- [Your goal]: Within the listing below, please show every line carrying the string "output".

- [Exercise data]:
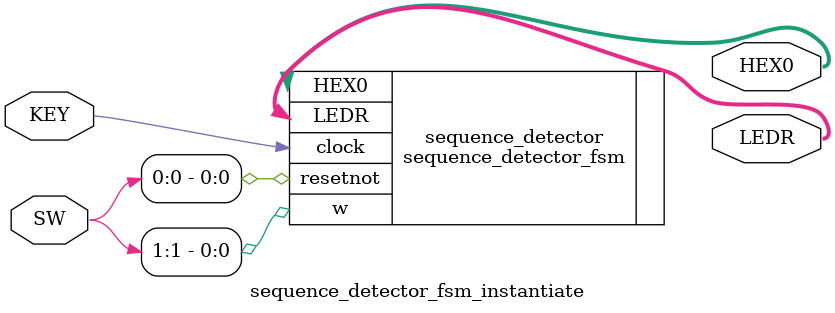
<source format=v>
module sequence_detector_fsm_instantiate(SW, KEY, HEX0, LEDR);
	input  [1:0] SW;
	input  [0:0] KEY;
	output [6:0] HEX0;
	output [9:0] LEDR;

	sequence_detector_fsm sequence_detector(.w(SW[1]),
	                                        .resetnot(SW[0]),
	                                        .clock(KEY[0]),
	                                        .HEX0(HEX0),
	                                        .LEDR(LEDR));
endmodule
</source>
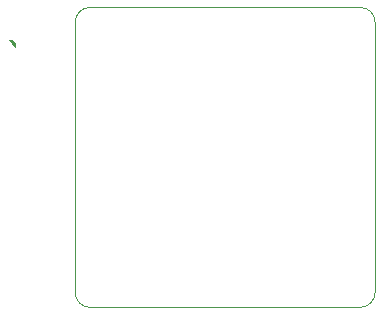
<source format=gbr>
%TF.GenerationSoftware,Altium Limited,Altium Designer,25.7.1 (20)*%
G04 Layer_Color=0*
%FSLAX45Y45*%
%MOMM*%
%TF.SameCoordinates,8EC0096B-1770-4E53-A1A5-517F8E17CF1D*%
%TF.FilePolarity,Positive*%
%TF.FileFunction,Profile,NP*%
%TF.Part,Single*%
G01*
G75*
%TA.AperFunction,Profile*%
%ADD42C,0.02540*%
G36*
X-558800Y2263140D02*
X-546100D01*
X-533400Y2275840D01*
X-497840Y2240280D01*
Y2189480D01*
X-558800Y2263140D01*
D02*
G37*
D42*
X0Y127000D02*
Y2413000D01*
D02*
G02*
X127000Y2540000I127000J0D01*
G01*
X132080Y2540000D01*
X2413000Y2540000D01*
D02*
G02*
X2540000Y2413000I0J-127000D01*
G01*
Y127000D01*
D02*
G02*
X2413000Y0I-127000J0D01*
G01*
X127000D01*
D02*
G02*
X0Y127000I0J127000D01*
G01*
%TF.MD5,d46c7e99a56f37f35ba7cf32795c9808*%
M02*

</source>
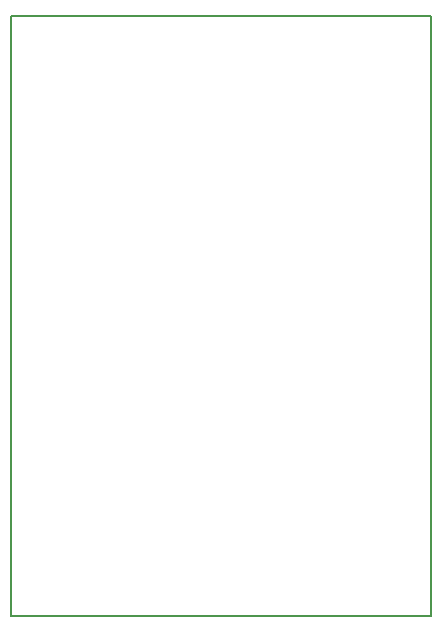
<source format=gbr>
G04 #@! TF.GenerationSoftware,KiCad,Pcbnew,(5.0.2)-1*
G04 #@! TF.CreationDate,2019-02-22T09:56:21-06:00*
G04 #@! TF.ProjectId,esp-8266-temp-sensor,6573702d-3832-4363-962d-74656d702d73,rev?*
G04 #@! TF.SameCoordinates,Original*
G04 #@! TF.FileFunction,Profile,NP*
%FSLAX46Y46*%
G04 Gerber Fmt 4.6, Leading zero omitted, Abs format (unit mm)*
G04 Created by KiCad (PCBNEW (5.0.2)-1) date 2/22/2019 9:56:21 AM*
%MOMM*%
%LPD*%
G01*
G04 APERTURE LIST*
%ADD10C,0.150000*%
G04 APERTURE END LIST*
D10*
X101600000Y-127000000D02*
X137160000Y-127000000D01*
X137160000Y-76200000D02*
X137160000Y-127000000D01*
X101600000Y-76200000D02*
X101600000Y-127000000D01*
X101600000Y-76200000D02*
X137160000Y-76200000D01*
M02*

</source>
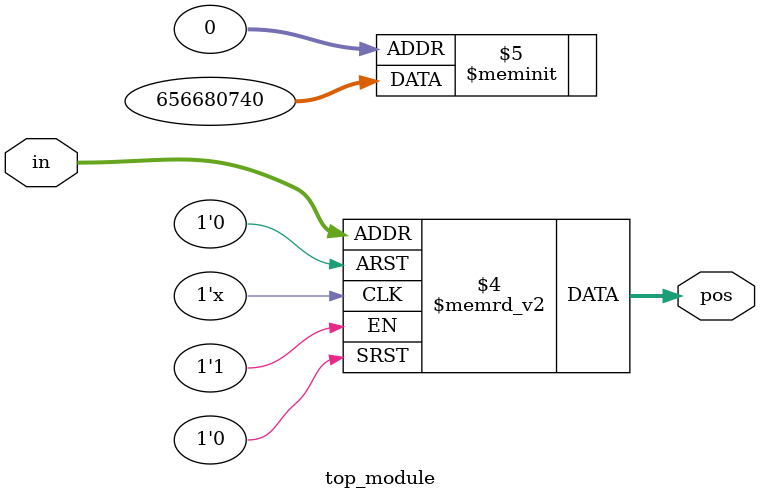
<source format=sv>
module top_module (
    input [3:0] in,
    output reg [1:0] pos
);

always @* begin
    case(in)
        4'b0000: pos = 2'b00;
        4'b0001: pos = 2'b01;
        4'b0010: pos = 2'b10;
        4'b0011: pos = 2'b00;
        4'b0100: pos = 2'b11;
        4'b0101: pos = 2'b01;
        4'b0110: pos = 2'b10;
        4'b0111: pos = 2'b00;
        4'b1000: pos = 2'b00;
        4'b1001: pos = 2'b01;
        4'b1010: pos = 2'b10;
        4'b1011: pos = 2'b00;
        4'b1100: pos = 2'b11;
        4'b1101: pos = 2'b01;
        4'b1110: pos = 2'b10;
        4'b1111: pos = 2'b00;
    endcase
end

endmodule

</source>
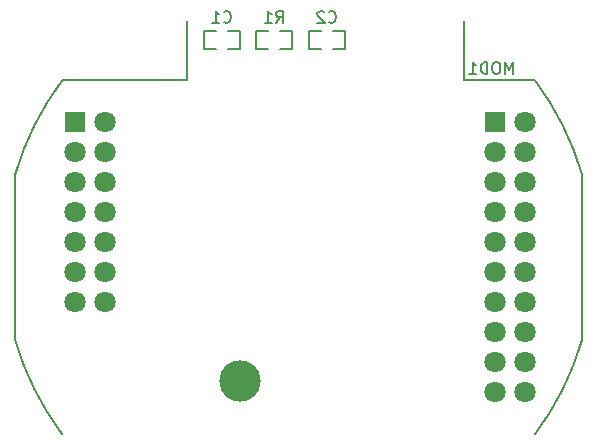
<source format=gbr>
G04 #@! TF.GenerationSoftware,KiCad,Pcbnew,6.0.11-2627ca5db0~126~ubuntu22.04.1*
G04 #@! TF.CreationDate,2023-12-06T10:27:33+01:00*
G04 #@! TF.ProjectId,roomthermostat,726f6f6d-7468-4657-926d-6f737461742e,C*
G04 #@! TF.SameCoordinates,Original*
G04 #@! TF.FileFunction,Legend,Bot*
G04 #@! TF.FilePolarity,Positive*
%FSLAX46Y46*%
G04 Gerber Fmt 4.6, Leading zero omitted, Abs format (unit mm)*
G04 Created by KiCad (PCBNEW 6.0.11-2627ca5db0~126~ubuntu22.04.1) date 2023-12-06 10:27:33*
%MOMM*%
%LPD*%
G01*
G04 APERTURE LIST*
%ADD10C,0.150000*%
%ADD11R,1.800000X1.800000*%
%ADD12C,1.800000*%
%ADD13C,3.500000*%
G04 APERTURE END LIST*
D10*
X90731666Y-80407142D02*
X90779285Y-80454761D01*
X90922142Y-80502380D01*
X91017380Y-80502380D01*
X91160238Y-80454761D01*
X91255476Y-80359523D01*
X91303095Y-80264285D01*
X91350714Y-80073809D01*
X91350714Y-79930952D01*
X91303095Y-79740476D01*
X91255476Y-79645238D01*
X91160238Y-79550000D01*
X91017380Y-79502380D01*
X90922142Y-79502380D01*
X90779285Y-79550000D01*
X90731666Y-79597619D01*
X89779285Y-80502380D02*
X90350714Y-80502380D01*
X90065000Y-80502380D02*
X90065000Y-79502380D01*
X90160238Y-79645238D01*
X90255476Y-79740476D01*
X90350714Y-79788095D01*
X99621666Y-80407142D02*
X99669285Y-80454761D01*
X99812142Y-80502380D01*
X99907380Y-80502380D01*
X100050238Y-80454761D01*
X100145476Y-80359523D01*
X100193095Y-80264285D01*
X100240714Y-80073809D01*
X100240714Y-79930952D01*
X100193095Y-79740476D01*
X100145476Y-79645238D01*
X100050238Y-79550000D01*
X99907380Y-79502380D01*
X99812142Y-79502380D01*
X99669285Y-79550000D01*
X99621666Y-79597619D01*
X99240714Y-79597619D02*
X99193095Y-79550000D01*
X99097857Y-79502380D01*
X98859761Y-79502380D01*
X98764523Y-79550000D01*
X98716904Y-79597619D01*
X98669285Y-79692857D01*
X98669285Y-79788095D01*
X98716904Y-79930952D01*
X99288333Y-80502380D01*
X98669285Y-80502380D01*
X95176666Y-80502380D02*
X95510000Y-80026190D01*
X95748095Y-80502380D02*
X95748095Y-79502380D01*
X95367142Y-79502380D01*
X95271904Y-79550000D01*
X95224285Y-79597619D01*
X95176666Y-79692857D01*
X95176666Y-79835714D01*
X95224285Y-79930952D01*
X95271904Y-79978571D01*
X95367142Y-80026190D01*
X95748095Y-80026190D01*
X94224285Y-80502380D02*
X94795714Y-80502380D01*
X94510000Y-80502380D02*
X94510000Y-79502380D01*
X94605238Y-79645238D01*
X94700476Y-79740476D01*
X94795714Y-79788095D01*
X115248333Y-84822380D02*
X115248333Y-83822380D01*
X114915000Y-84536666D01*
X114581666Y-83822380D01*
X114581666Y-84822380D01*
X113915000Y-83822380D02*
X113724523Y-83822380D01*
X113629285Y-83870000D01*
X113534047Y-83965238D01*
X113486428Y-84155714D01*
X113486428Y-84489047D01*
X113534047Y-84679523D01*
X113629285Y-84774761D01*
X113724523Y-84822380D01*
X113915000Y-84822380D01*
X114010238Y-84774761D01*
X114105476Y-84679523D01*
X114153095Y-84489047D01*
X114153095Y-84155714D01*
X114105476Y-83965238D01*
X114010238Y-83870000D01*
X113915000Y-83822380D01*
X113057857Y-84822380D02*
X113057857Y-83822380D01*
X112819761Y-83822380D01*
X112676904Y-83870000D01*
X112581666Y-83965238D01*
X112534047Y-84060476D01*
X112486428Y-84250952D01*
X112486428Y-84393809D01*
X112534047Y-84584285D01*
X112581666Y-84679523D01*
X112676904Y-84774761D01*
X112819761Y-84822380D01*
X113057857Y-84822380D01*
X111534047Y-84822380D02*
X112105476Y-84822380D01*
X111819761Y-84822380D02*
X111819761Y-83822380D01*
X111915000Y-83965238D01*
X112010238Y-84060476D01*
X112105476Y-84108095D01*
X90057000Y-81193000D02*
X89041000Y-81193000D01*
X91073000Y-82717000D02*
X92089000Y-82717000D01*
X92089000Y-82717000D02*
X92089000Y-81193000D01*
X89041000Y-82717000D02*
X90057000Y-82717000D01*
X89041000Y-81193000D02*
X89041000Y-82717000D01*
X92089000Y-81193000D02*
X91073000Y-81193000D01*
X100979000Y-81193000D02*
X99963000Y-81193000D01*
X100979000Y-82717000D02*
X100979000Y-81193000D01*
X99963000Y-82717000D02*
X100979000Y-82717000D01*
X97931000Y-81193000D02*
X97931000Y-82717000D01*
X97931000Y-82717000D02*
X98947000Y-82717000D01*
X98947000Y-81193000D02*
X97931000Y-81193000D01*
X96534000Y-81193000D02*
X95518000Y-81193000D01*
X96534000Y-82717000D02*
X96534000Y-81193000D01*
X93486000Y-81193000D02*
X93486000Y-82717000D01*
X94502000Y-81193000D02*
X93486000Y-81193000D01*
X95518000Y-82717000D02*
X96534000Y-82717000D01*
X93486000Y-82717000D02*
X94502000Y-82717000D01*
X121075000Y-107360000D02*
X121075000Y-93360000D01*
X111090000Y-85350000D02*
X111090000Y-80350000D01*
X73075000Y-93360000D02*
X73075000Y-107360000D01*
X117090000Y-85350000D02*
X111090000Y-85350000D01*
X87590000Y-80350000D02*
X87590000Y-85350000D01*
X87590000Y-85350000D02*
X77090000Y-85350000D01*
X77078170Y-85355774D02*
G75*
G03*
X73075000Y-93360000I19996862J-15004242D01*
G01*
X73076073Y-107363678D02*
G75*
G03*
X77075000Y-115360000I23998935J7003682D01*
G01*
X117075794Y-115358942D02*
G75*
G03*
X121075000Y-107360000I-20000792J14998940D01*
G01*
X121077034Y-93366979D02*
G75*
G03*
X117075000Y-85360000I-24002019J-6993012D01*
G01*
D11*
X113665000Y-88900000D03*
D12*
X116205000Y-88930000D03*
X113665000Y-91440000D03*
X116205000Y-91470000D03*
X113665000Y-93980000D03*
X116205000Y-93980000D03*
X113665000Y-96520000D03*
X116205000Y-96550000D03*
X113665000Y-99060000D03*
X116205000Y-99090000D03*
X113665000Y-101600000D03*
X116205000Y-101630000D03*
X113665000Y-104140000D03*
X116205000Y-104170000D03*
X113665000Y-106680000D03*
X116205000Y-106710000D03*
X113665000Y-109220000D03*
X116205000Y-109250000D03*
X113665000Y-111760000D03*
X116205000Y-111790000D03*
D11*
X78105000Y-88900000D03*
D12*
X80645000Y-88900000D03*
X78105000Y-91440000D03*
X80645000Y-91440000D03*
X78105000Y-93980000D03*
X80645000Y-93980000D03*
X78105000Y-96520000D03*
X80645000Y-96520000D03*
X78105000Y-99060000D03*
X80645000Y-99060000D03*
X78105000Y-101600000D03*
X80645000Y-101600000D03*
X78105000Y-104140000D03*
X80645000Y-104140000D03*
D13*
X92075000Y-110840000D03*
M02*

</source>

- [Solution to the problem]:
	output [6:0] HEX0;
	output [9:0] LEDR;
    output reg [1:0] pos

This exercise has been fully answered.